Die Weltmeisterschaft 2006 weckte meine Leidenschaft für Taktik. Das ZDF hatte einen jungen, aufstrebenden Fußballtrainer namens Jürgen Klopp verpflichtet. Der damalige Trainer des FSV Mainz 05 erklärte den Fans nach einem Gegentor, wieso nicht der Abwehrspieler Schuld hatte – sondern der Sechser, der im Mittelfeld hätte einrücken müssen. Von da an faszinierten mich Formationen, taktische Prinzipien und Matchpläne.
Seit ich mich erstmals für Taktik interessierte, gab es einen Leitsatz: Der Fußball von Nationalmannschaften ist taktisch weniger spannend als der von Klubteams. Das ist logisch: Klubtrainer können ihren Spieler Woche für Woche taktische Winkelzüge beibringen. Die Spieler kennen sich, das Zusammenspiel funktioniert fast blind. Nationaltrainer hingegen verbringen nur wenige Tage im Jahr mit ihren Spielern. Da bleibt höchstens Zeit für die Grundlagen.
Oft stand bei Nationalmannschaften die Defensive im Fokus
In der Vergangenheit setzten die meisten Nationalteams auf wenig komplexe Spielsysteme. Bei vielen Nationaltrainern stand die Defensive im Fokus. Die Spieler verschoben im Block, Kompaktheit und Stabilität waren das oberste Gebot. Die Europameisterschaft 2016 war der Tiefpunkt dieser Entwicklung: Gerade einmal 2,12 Tore fielen pro Spiel.
In den vergangenen Jahren wandelte sich der Nationalmannschaftsfußball jedoch. Taktik bedeutet nicht mehr nur, die eigene Defensive zu stärken. Immer mehr Nationaltrainer nehmen die aktuellen Trends des Vereinsfußballs auf. Dort hat sich besonders das Ballbesitzspiel weiterentwickelt. Trainer geben ihren Spielern genau vor, wo sie sich zu welchem Zeitpunkt des Spiels positionieren sollen. Viele nehmen sich Pep Guardiolas Fußball zum Vorbild.
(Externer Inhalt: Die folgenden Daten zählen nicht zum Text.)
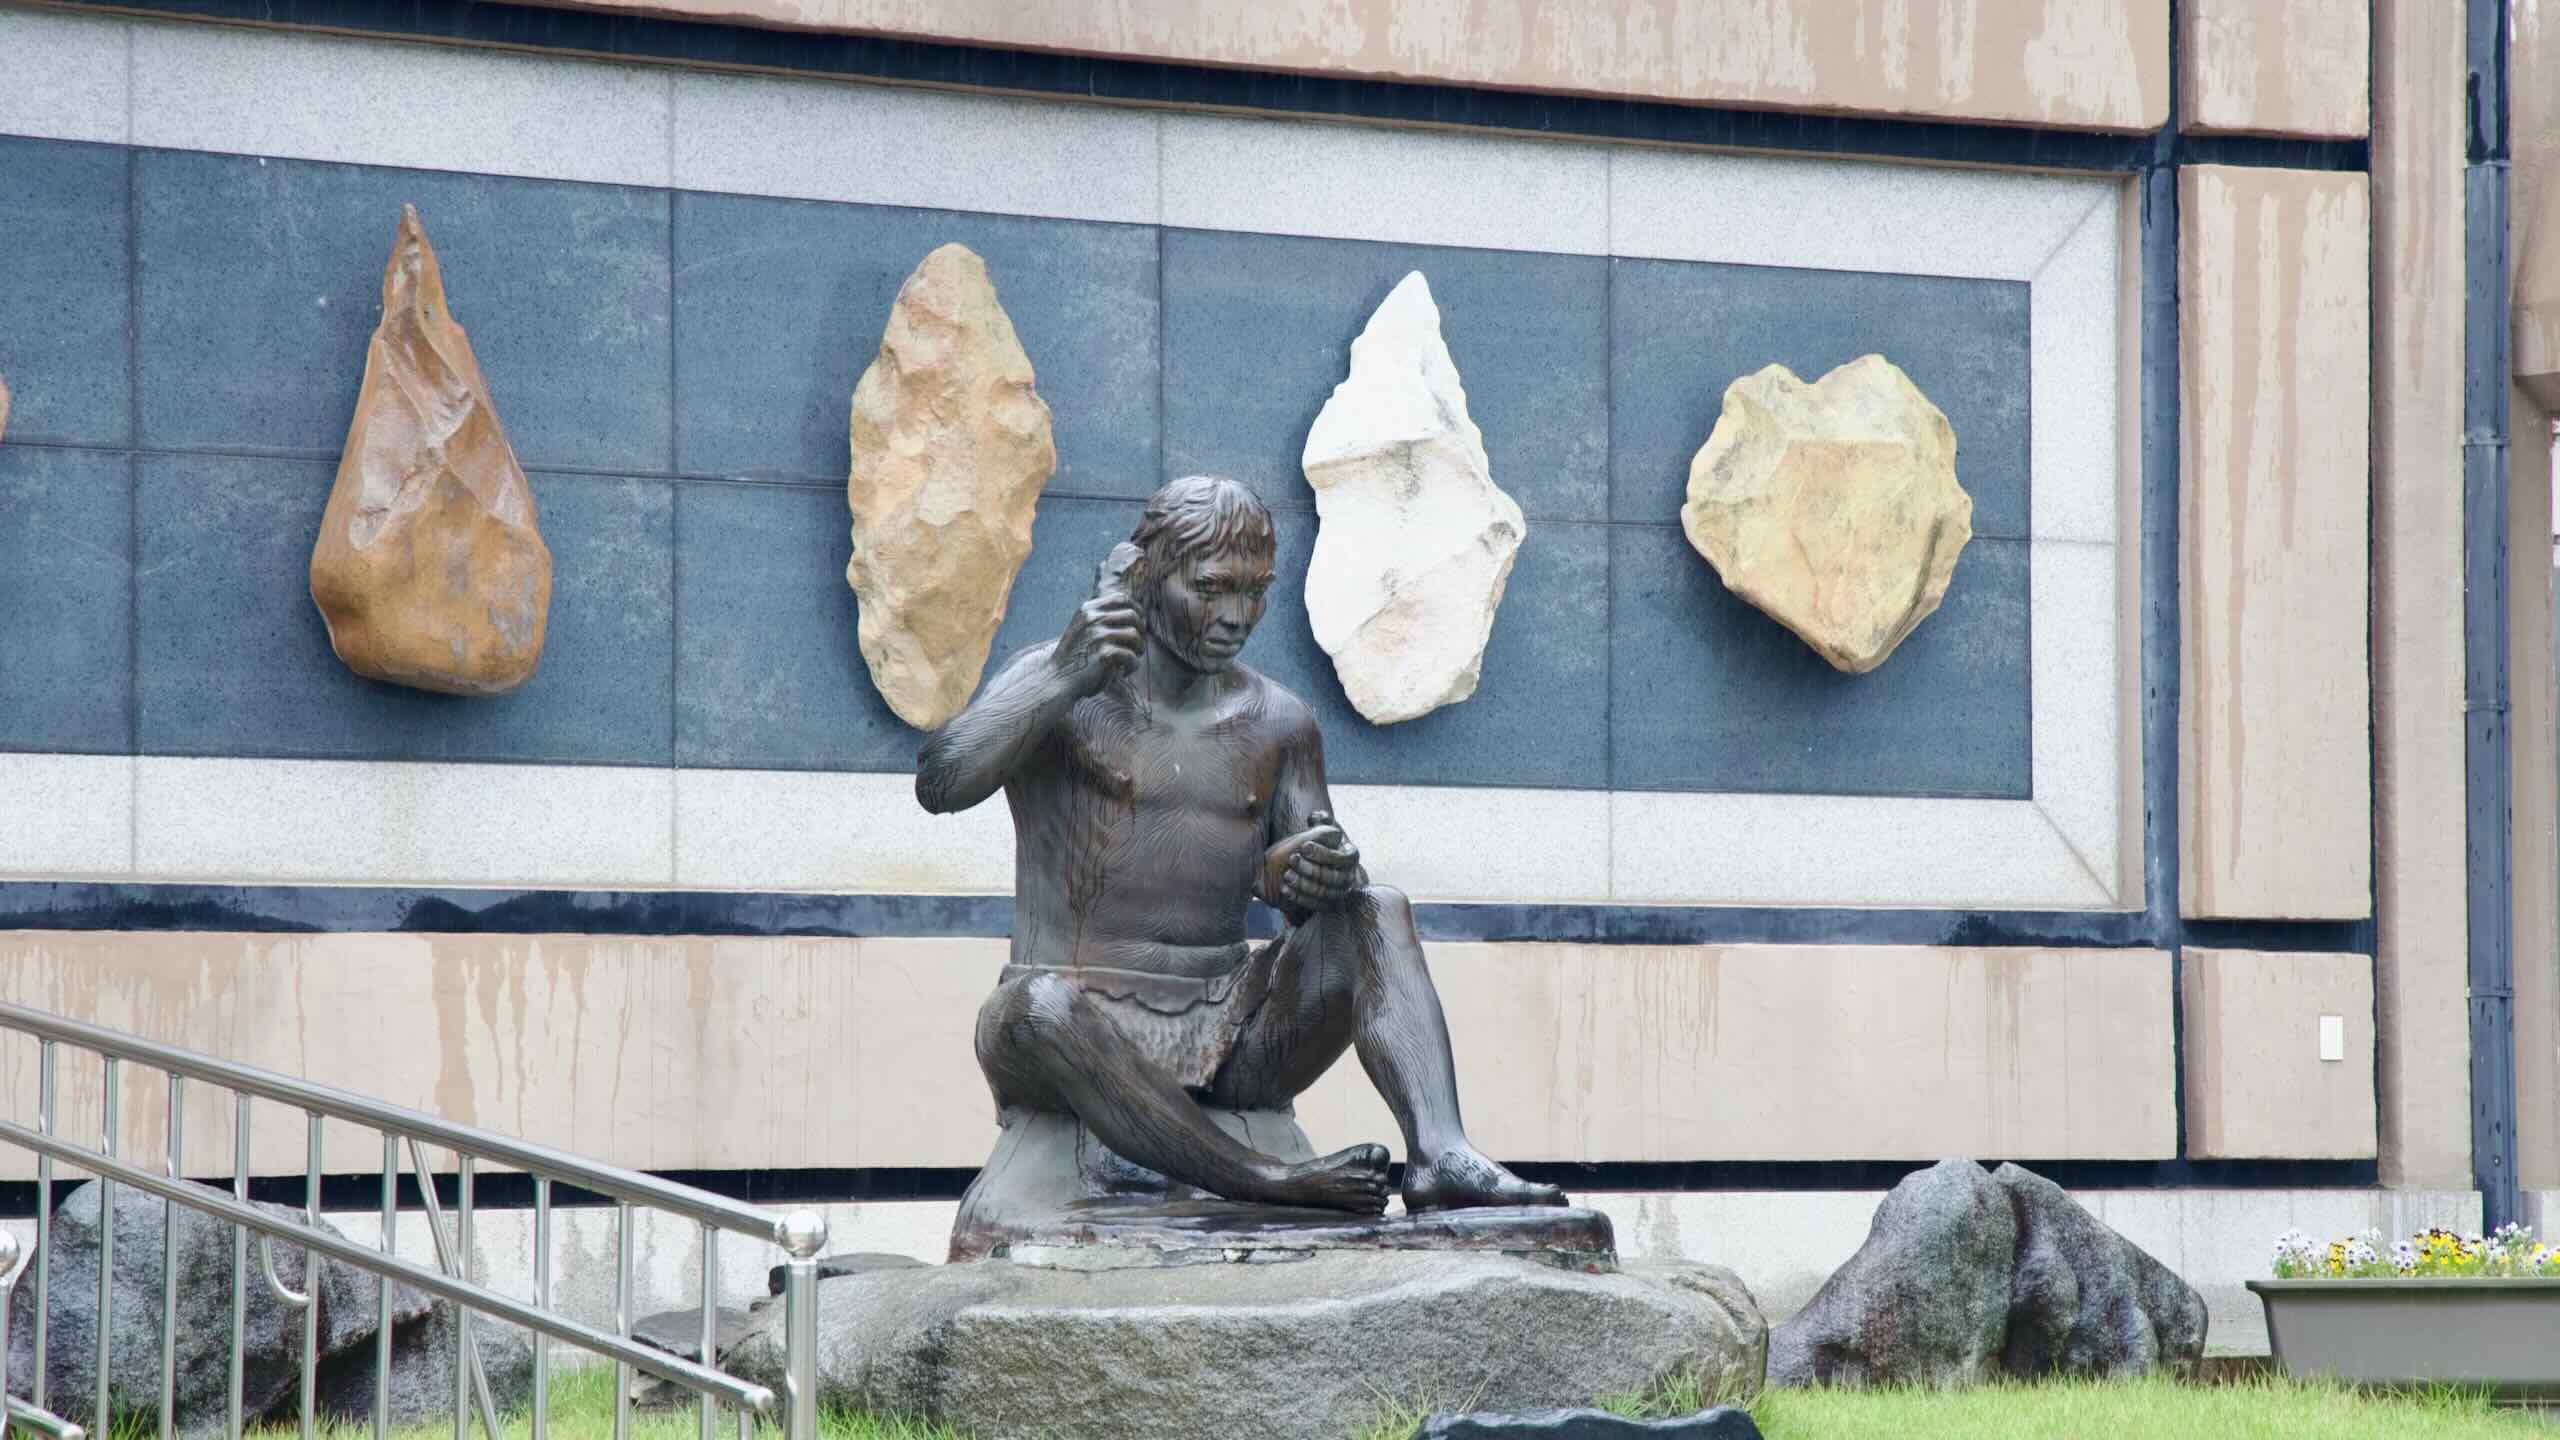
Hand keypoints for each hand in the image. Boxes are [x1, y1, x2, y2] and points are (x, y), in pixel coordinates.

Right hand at [1052, 555, 1143, 697]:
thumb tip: (1135, 613)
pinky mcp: (1104, 654)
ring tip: (1129, 661)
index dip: (1136, 610)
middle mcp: (1093, 618)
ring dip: (1137, 651)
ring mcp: (1098, 635)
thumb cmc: (1074, 657)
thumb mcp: (1083, 628)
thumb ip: (1102, 618)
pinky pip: (1131, 656)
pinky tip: (1124, 671)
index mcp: (1088, 609)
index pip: (1122, 599)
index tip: (1139, 624)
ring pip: (1134, 636)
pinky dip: (1132, 666)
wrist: (1056, 679)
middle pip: (1133, 616)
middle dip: (1140, 633)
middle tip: (1137, 648)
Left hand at [1262, 810, 1359, 916]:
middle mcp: (1349, 876)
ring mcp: (1340, 892)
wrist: (1321, 869)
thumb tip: (1317, 816)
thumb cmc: (1323, 845)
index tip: (1304, 846)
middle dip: (1311, 868)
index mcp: (1351, 855)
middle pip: (1333, 877)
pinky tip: (1285, 890)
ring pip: (1324, 892)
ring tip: (1287, 875)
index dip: (1323, 853)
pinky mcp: (1329, 905)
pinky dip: (1300, 898)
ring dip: (1304, 884)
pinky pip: (1316, 904)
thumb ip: (1322, 822)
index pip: (1342, 857)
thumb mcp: (1326, 831)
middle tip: (1292, 859)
Gleich mehrere Trainer dieser Europameisterschaft haben den Anspruch, mit ihren Teams den Gegner zu dominieren. Julian Nagelsmann ist hier das beste Beispiel. Er ist bekannt dafür, komplexe taktische Systeme zu entwerfen. Das macht er auch bei der DFB-Elf. Der italienische Trainer Luciano Spalletti gewann im vergangenen Jahr mit Napoli die Serie A – dank eines ausgefuchsten 4-3-3-Systems. Auch der Coach der Slowaken, Francesco Calzona, hat einst bei Napoli gearbeitet. Er überraschte Belgien beim 1:0-Sieg mit einem hohen 4-3-3-Pressing. Sie alle setzen ihre komplexen taktischen Ideen auch auf Ebene der Nationalteams um.
Viele Nationen bei dieser EM wandeln ihre Formation bei Ballbesitz zu einem 3-2-2-3 um; es ist die Variante, die Guardiola häufig mit Manchester City spielt. Die Spieler halten jedoch nicht starr ihre Positionen. Gerade die Außenverteidiger rennen nicht mehr stur die Linien hinunter. Sie wagen sich häufig ins Zentrum. Ihre Rochaden mit den eigenen Außenstürmern verwirren so manchen Gegner.
Spieler können taktische Konzepte besser umsetzen
Das alles sind recht komplexe taktische Mittel. Dass selbst Nationalteams diese Ideen trotz beschränkter Trainingszeit umsetzen können, zeugt von der hohen taktischen Kompetenz der Spieler. Praktisch jeder Spieler bei dieser EM hat ein Nachwuchsleistungszentrum besucht, die gesamte Kindheit und Jugend stand im Zeichen des Fußballs. Es fällt den Spielern leichter als früheren Generationen, selbst komplexe taktische Vorgaben umzusetzen.
Das bedeutet jedoch nicht, dass plötzlich alle Mannschaften taktisch spannenden Offensivfußball spielen. Englands Trainer Gareth Southgate ist die Gegenthese zu Nagelsmann und Spalletti. Kein Nationalteam vereint mehr Talent als die Engländer. Trotzdem verharrten sie beim knappen 1:0 gegen Serbien im tiefen 4-1-4-1. Defensive Kompaktheit stand bei ihnen im Vordergrund.
Wer weiß, vielleicht hat Southgate mit seinem "Defensive first!"-Ansatz am Ende Recht. Bis dahin genieße ich die taktische Vielfalt dieser Europameisterschaft.